WORK TO COMPLETE »
Word-for-word transcription needed. Include every entry below but no pictures.

RECORDS SHOWN »

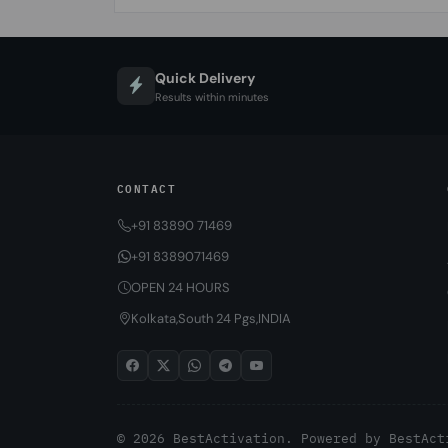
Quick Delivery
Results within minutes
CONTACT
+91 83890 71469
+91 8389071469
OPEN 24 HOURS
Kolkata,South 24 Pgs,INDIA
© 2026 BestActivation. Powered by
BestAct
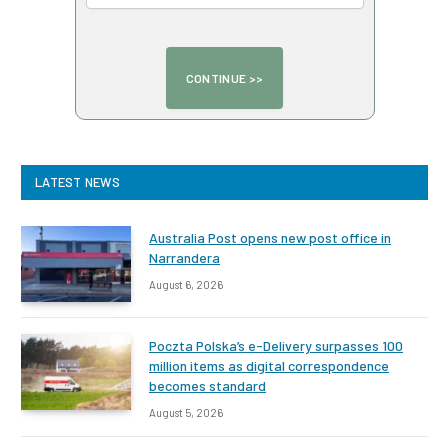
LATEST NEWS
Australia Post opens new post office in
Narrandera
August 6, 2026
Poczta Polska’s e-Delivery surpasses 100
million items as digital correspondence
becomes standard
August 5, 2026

TASK RESPONSE »
Quick Delivery
Results within minutes
CONTACT
+91 83890 71469
+91 8389071469
OPEN 24 HOURS
Kolkata,South 24 Pgs,INDIA
© 2026 BestActivation. Powered by
BestAct
LATEST NEWS
Australia Post opens new post office in
Narrandera
August 6, 2026
Poczta Polska’s e-Delivery surpasses 100
million items as digital correspondence
becomes standard
August 5, 2026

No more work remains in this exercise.